Fidelity reportedly under scrutiny by Labor Department
Fidelity Investments is under investigation by the Department of Labor with regard to a fee it imposes on some mutual funds, according to an article in The Wall Street Journal, citing a person familiar with the inquiry.
Dubbed an infrastructure fee, the annual charge is aimed at other companies selling their own funds on Fidelity’s platform. The fee is “designed to ensure that each Fund Firm meets a minimum required payment to Fidelity,” according to an internal Fidelity document reviewed by the Journal.
For its part, Fidelity said it “fully complies with all disclosure requirements in connection with the fees that it charges,” according to an email message from a company spokesman. “The infrastructure fee has been fully disclosed to 401(k) plans and their sponsors via a disclosure that Fidelity sent to over 20,000 401(k) plans, pursuant to Section 408(b)(2) of ERISA,” the email said.
The spokesman also said that this fee is paid by mutual fund companies, not retirement plans.

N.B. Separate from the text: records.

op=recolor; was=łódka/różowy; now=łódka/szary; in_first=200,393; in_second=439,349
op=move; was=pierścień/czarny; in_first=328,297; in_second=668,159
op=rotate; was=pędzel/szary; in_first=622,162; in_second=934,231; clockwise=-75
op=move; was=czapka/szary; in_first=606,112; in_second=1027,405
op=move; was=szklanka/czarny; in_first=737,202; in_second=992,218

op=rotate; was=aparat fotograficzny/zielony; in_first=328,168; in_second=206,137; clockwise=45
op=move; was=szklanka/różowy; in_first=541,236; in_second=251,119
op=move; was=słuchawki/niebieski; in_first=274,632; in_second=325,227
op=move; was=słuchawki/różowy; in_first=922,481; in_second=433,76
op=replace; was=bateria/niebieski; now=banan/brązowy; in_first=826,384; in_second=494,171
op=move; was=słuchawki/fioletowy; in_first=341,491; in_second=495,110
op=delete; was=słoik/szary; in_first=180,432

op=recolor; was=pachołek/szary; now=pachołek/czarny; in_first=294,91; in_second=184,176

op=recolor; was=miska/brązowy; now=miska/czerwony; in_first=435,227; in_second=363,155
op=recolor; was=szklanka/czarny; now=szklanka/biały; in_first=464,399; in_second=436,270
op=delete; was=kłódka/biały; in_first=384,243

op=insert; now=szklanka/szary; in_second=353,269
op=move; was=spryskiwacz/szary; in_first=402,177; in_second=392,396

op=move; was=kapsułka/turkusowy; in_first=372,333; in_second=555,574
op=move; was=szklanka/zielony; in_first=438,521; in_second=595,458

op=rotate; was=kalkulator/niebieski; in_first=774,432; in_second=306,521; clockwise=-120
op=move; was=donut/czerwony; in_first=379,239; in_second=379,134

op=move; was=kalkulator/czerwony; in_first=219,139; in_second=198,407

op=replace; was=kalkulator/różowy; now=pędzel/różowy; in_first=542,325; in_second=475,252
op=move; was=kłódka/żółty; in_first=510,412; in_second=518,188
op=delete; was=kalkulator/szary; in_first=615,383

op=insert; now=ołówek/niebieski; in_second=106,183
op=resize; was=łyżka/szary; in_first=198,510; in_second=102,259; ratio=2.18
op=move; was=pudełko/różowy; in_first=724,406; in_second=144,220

“We make thousands of non-Fidelity mutual funds available to 401(k) plans for which Fidelity acts as record-keeper, as well as to other Fidelity customers. We receive a fee from some of those mutual fund companies to compensate us for maintaining the infrastructure that is needed to make those funds available,” he said.
Moreover, “the infrastructure fee does not vary based on whether any 401(k) plan offers or does not offer a particular fund.”
However, the internal memo says that fund companies that decline to pay the amount will “be subject to a very limited relationship” with the company, according to the Journal article.
The memo also notes that by marking the charge as an infrastructure fee, it may ultimately not be disclosed to investors.
"We make thousands of non-Fidelity mutual funds available to 401(k) plans for which Fidelity acts as record-keeper, as well as to other Fidelity customers. We receive a fee from some of those mutual fund companies." — Fidelity
To be sure, fees for investors have fallen drastically over the years. But that comes with a caveat, according to one industry expert who warns that fees are not always what they seem.
“Reducing expense ratios and eliminating trading commissions have cut the explicit costs that investors pay, but the game of fee whack-a-mole means that lost revenue may well pop up somewhere else” Greg McBride, chief financial analyst at Bankrate.com, told Financial Planning.
Characterizing this as an example of “one hand giveth while the other taketh away,” he said it’s another lesson of the need to pay close attention.
“Investors, their advisors, and fiduciaries such as 401k plan committees, need to keep a keen eye toward the total investment expenses … Seeing a reduction in one area may result in an increase somewhere else. The need for financial firms to generate revenue hasn’t gone away.”
The Labor Department told Financial Planning it cannot confirm or deny the investigation.